Когда Э. П. Гарин в первый раз подал заявление об уходе из ГосТИМа (он, как и И. В. Ильинский, не раз уходил и возвращался), В. Э. сказал одной актрисе театра: «Гарин — и тот изменил!..» Могу представить его интона­цию, поднятые брови и изумленно выпяченные губы. В этом было меньше обиды, чем недоумения. Перед этим Гарин, раньше щедро одаренный мейерхольдовским вни­манием, похвалами, нежностью, триумфально сыгравший Павла Гулячкина (актриса М. Суханова, проработав­шая с Мейерхольдом пятнадцать лет, вспоминает слова В. Э.: «Я прямо влюблен в Гарина. И утром, когда встаю, и днем, чтобы ни делал, все думаю и мечтаю, как буду ставить сцену Навлуши Гулячкина,— спросите у Зиночки! Если бы не он, Гарин, играл Гулячкина, не такой бы за­варился и спектакль!» ), Хлестакова, Чацкого, был им серь­езно и незаслуженно обижен. Повод для ухода был, но Мейерхольд все же удивлялся, словно хотел еще сказать, что Гарин-то мог бы и потерпеть. Я уже приводил фразу из письма Гарина ко мне но поводу истории этого ухода. Продолжу цитату: «Я обиделся, наверно, захотелось по­пробовать самостоятельности. Когда мы все жили рядом с Мейерхольдом и смотрели, как он работает, начинало казаться, что это дело нехитрое: у него ведь так легко все получалось». И еще через несколько фраз: «Господи! Какие все мы были наивные идиоты! Если бы кто-нибудь подсмотрел в зеркале будущее!..» Как мы видим, через тридцать с лишним лет Гарин склонен обвинять в невы­держанности одного себя.

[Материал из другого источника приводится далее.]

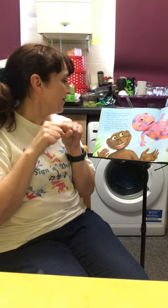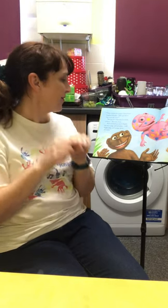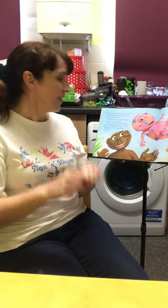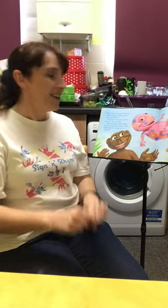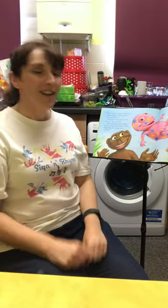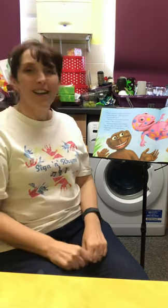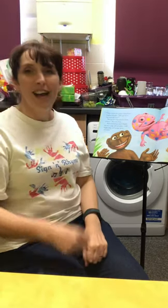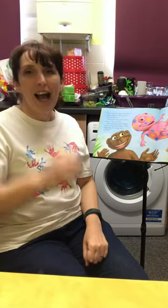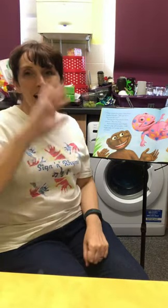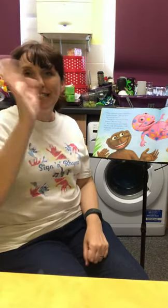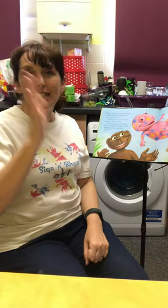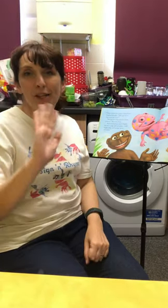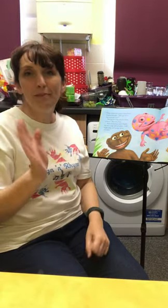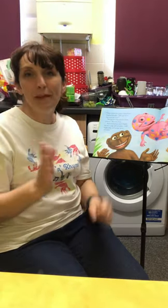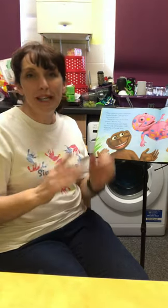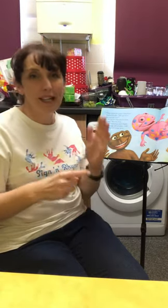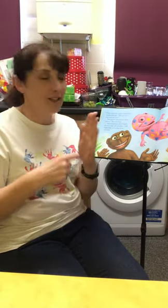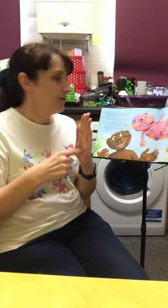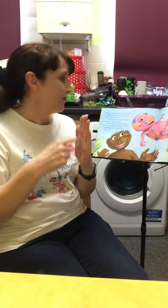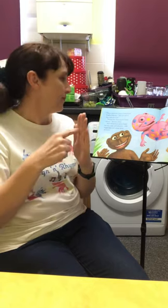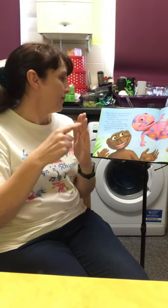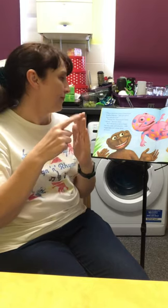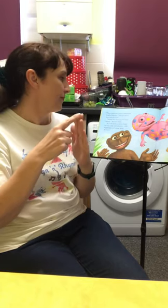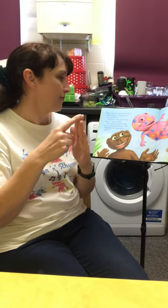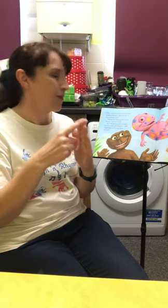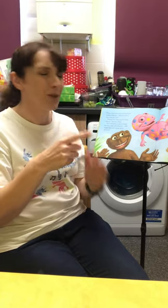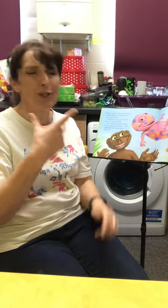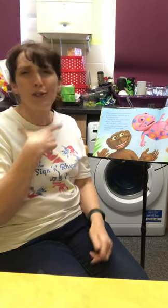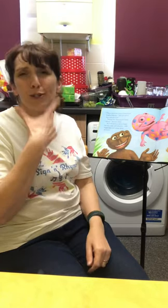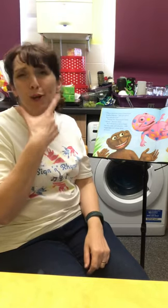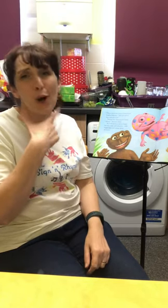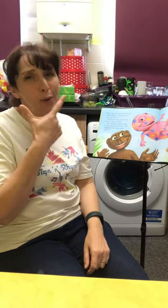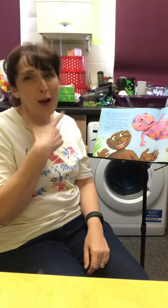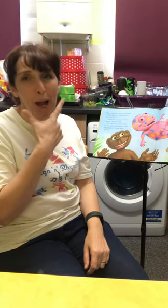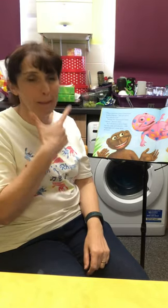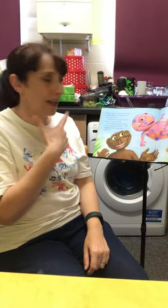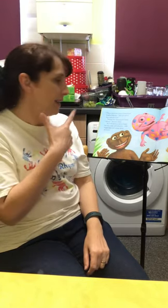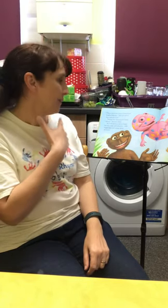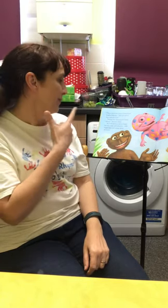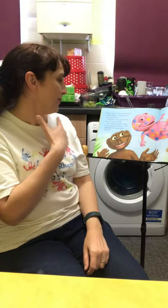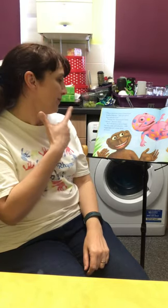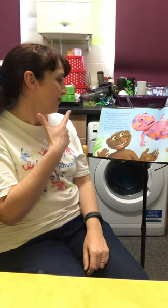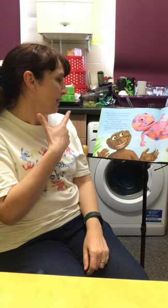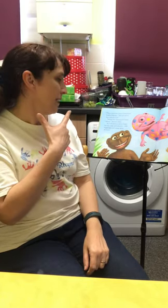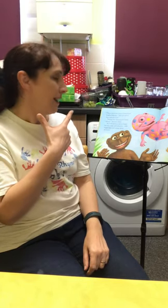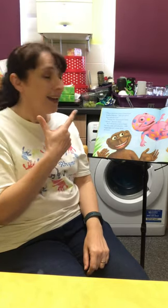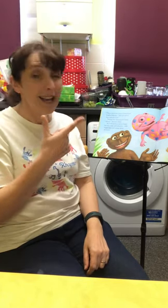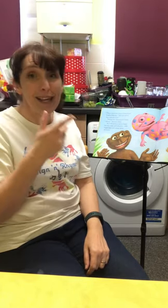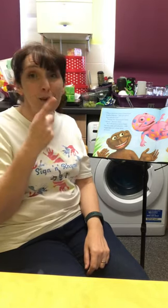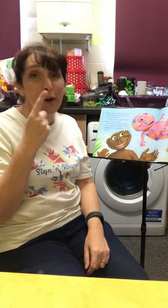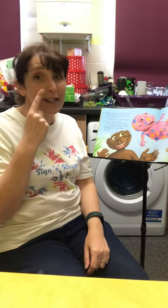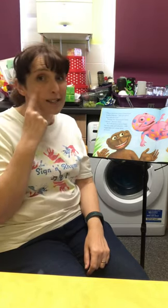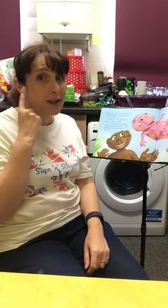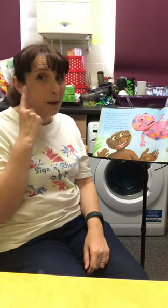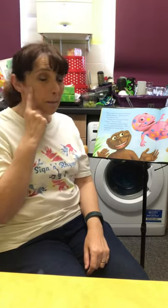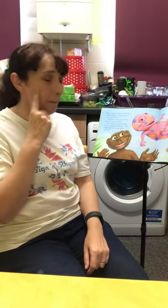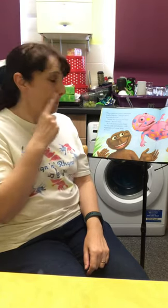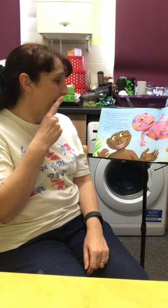And Chameleon was so happy. He went pink.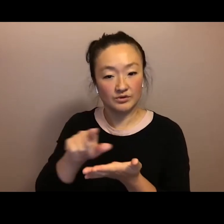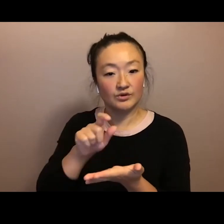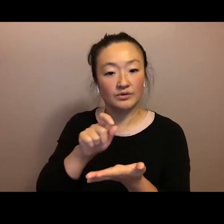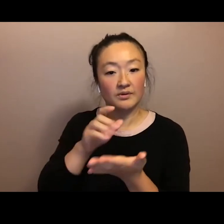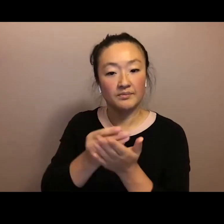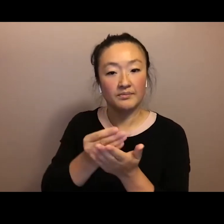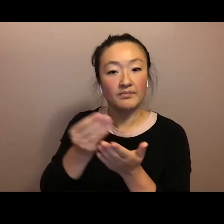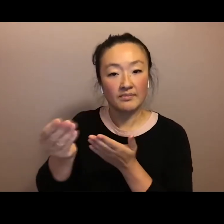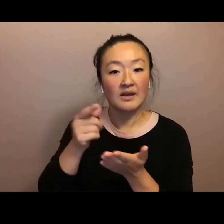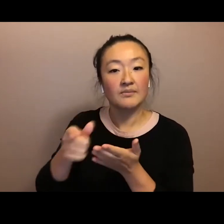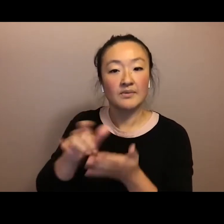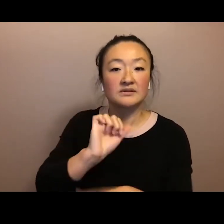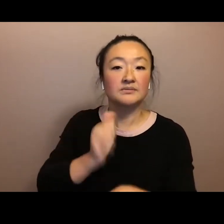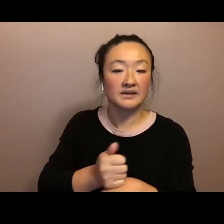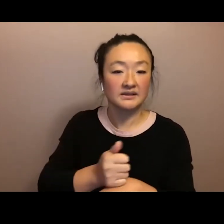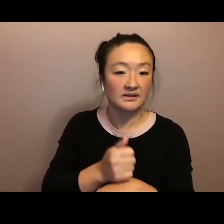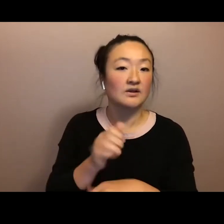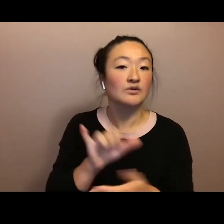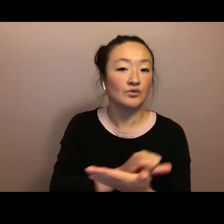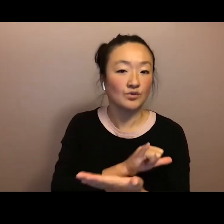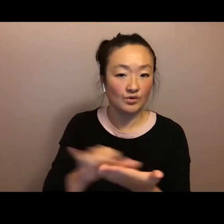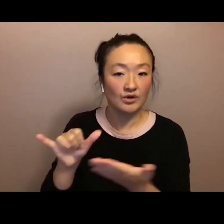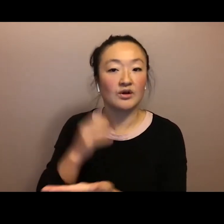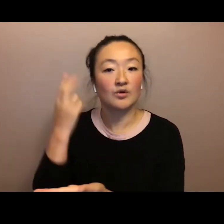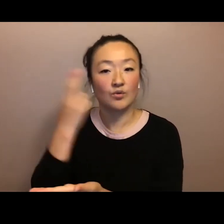in New York and Hawaii, respectively.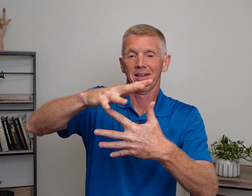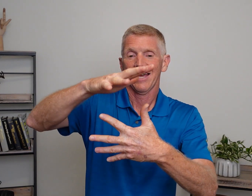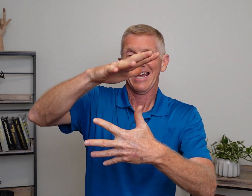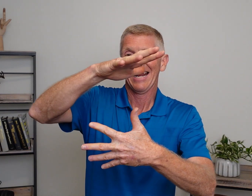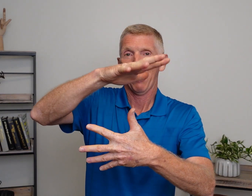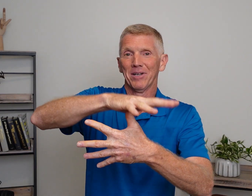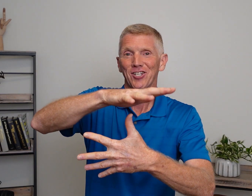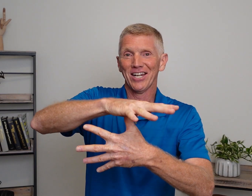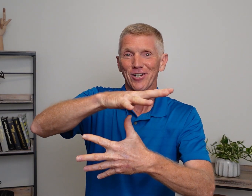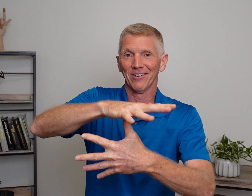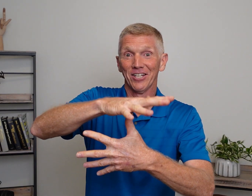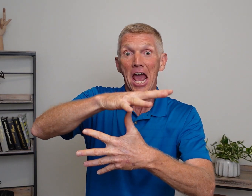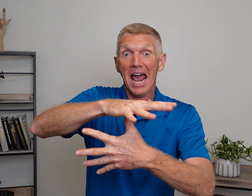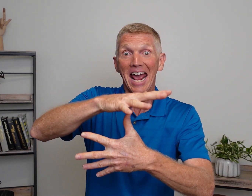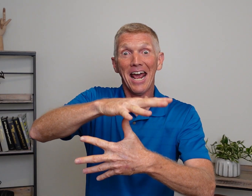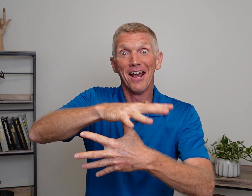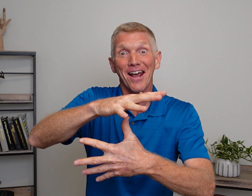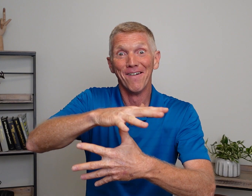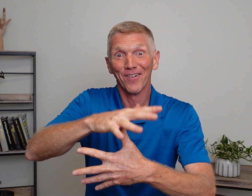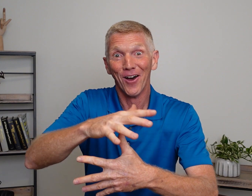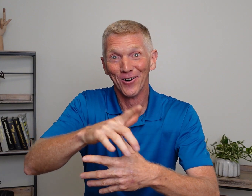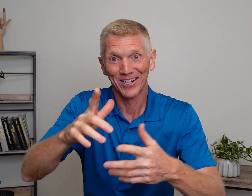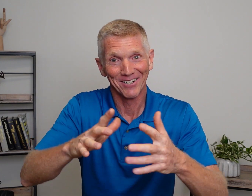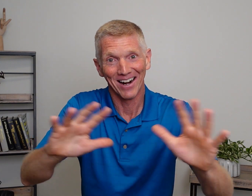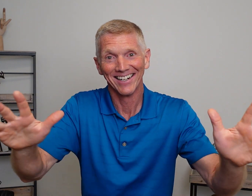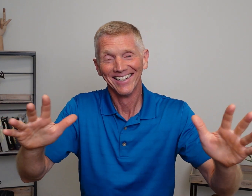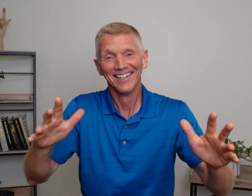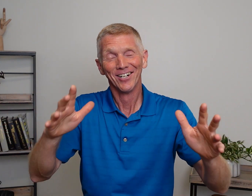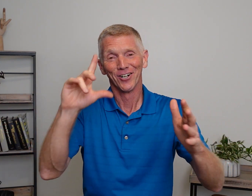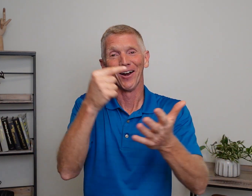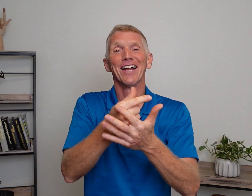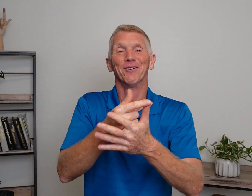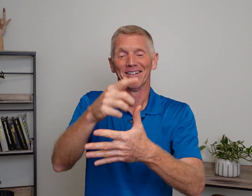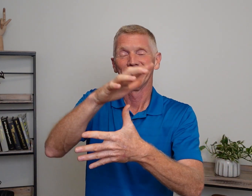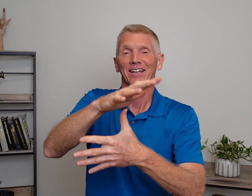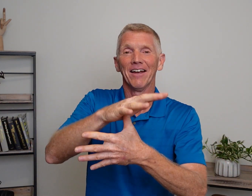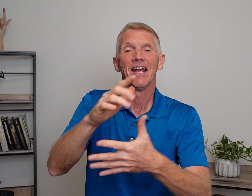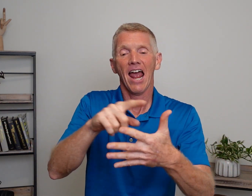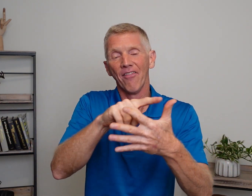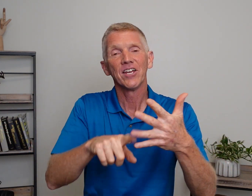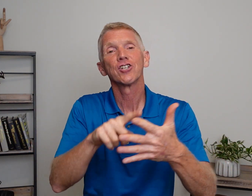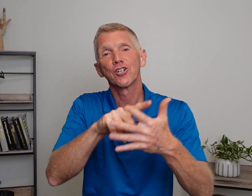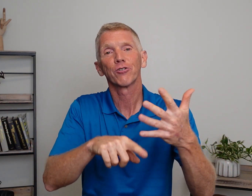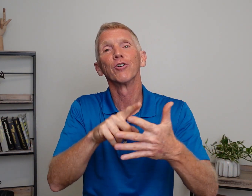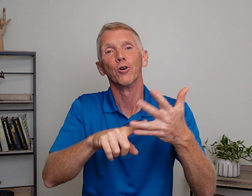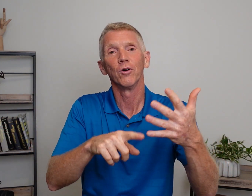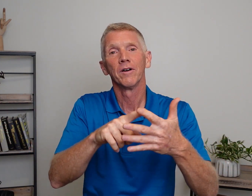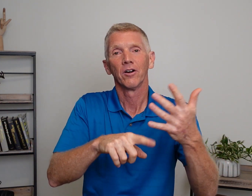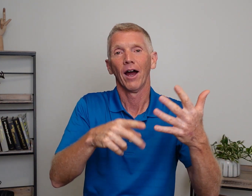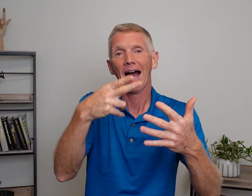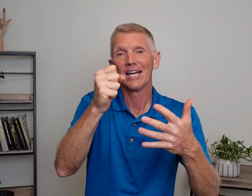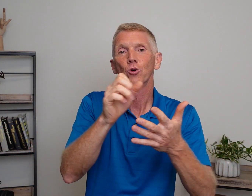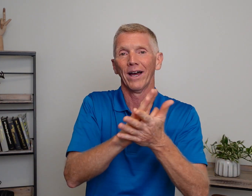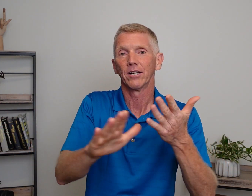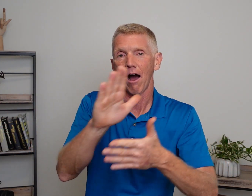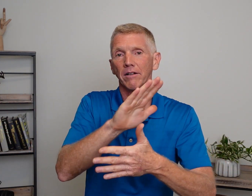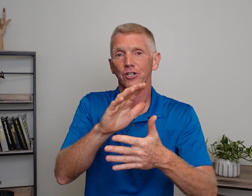And I'm a senior. Yay! For those who are getting ready to graduate. Okay? And this is true, right? High school and college.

Нет, все это было не просто: любить Мейерхольда, работать с ним, переносить его охлаждение, уходить и снова возвращаться, и опять уходить, с тем чтобы через десятки лет винить себя за недостаток терпения и вы­держки...

Этот страстный и сложный человек часто наносил не­заслуженные горькие обиды преданным друзьям и учени­кам. Почти к каждому из них его отношение проходило один и тот же круговой цикл: увлечение, доверие и близость, ревность и подозрительная настороженность. В последней стадии он часто бывал грубо несправедлив. Бывали иногда и возвраты к прежним привязанностям и увлечениям, но очень редко. Они для него не характер­ны. Чаще бывало противоположное — полный разрыв и только уже на большом отдалении известное смягчение. Инициатива обострения всегда исходила от него самого. Так, например, отношения с Мейерхольдом Эйзенштейна или Ильинского, Бабановой или Гарина — это целые сложные психологические романы. Как это все объяснить? Может быть, еще его ревностью к растущей самостоя­тельности учеников? Или также свойственным Мейерхоль­ду тяготением к новым людям вокруг себя? Но и эти новые тоже постепенно проходили тот же самый круговой цикл — от увлечения до недоверия, и этим объясняет­ся постоянный человеческий вихрь вокруг него: все эти отталкивания, разрывы, уходы. Его подозрительность все усугубляла, и каждый им же обиженный скоро представ­лялся его воображению врагом.

«Я люблю страстные ситуации и строю их себе в жиз­ни»,— сказал он мне однажды. Он, действительно, строил их в изобилии...

Может быть, его всегда влекло к новым людям из жадности и бесконечного любопытства к жизни, которые совсем не ослабевали у него с годами. Все хорошо извест­ное, знакомое и привычное наскучивало, надоедало и казалось пресным. Ведущая черта его характера — постоян­ное стремление к новому в себе, в жизни, в своем искусстве,— может быть, требовала и нового окружения, новых восторженных глаз вокруг, новых голосов, новых характе­ров и новых столкновений. «Жизнь надо мешать чаще, чтобы она не закисала». Можно ли упрекать его в этом? Может быть, эти приливы и отливы, эти смены, эта посто­янная новизна были ему необходимы, чтобы не уставать, не стареть, не становиться равнодушным.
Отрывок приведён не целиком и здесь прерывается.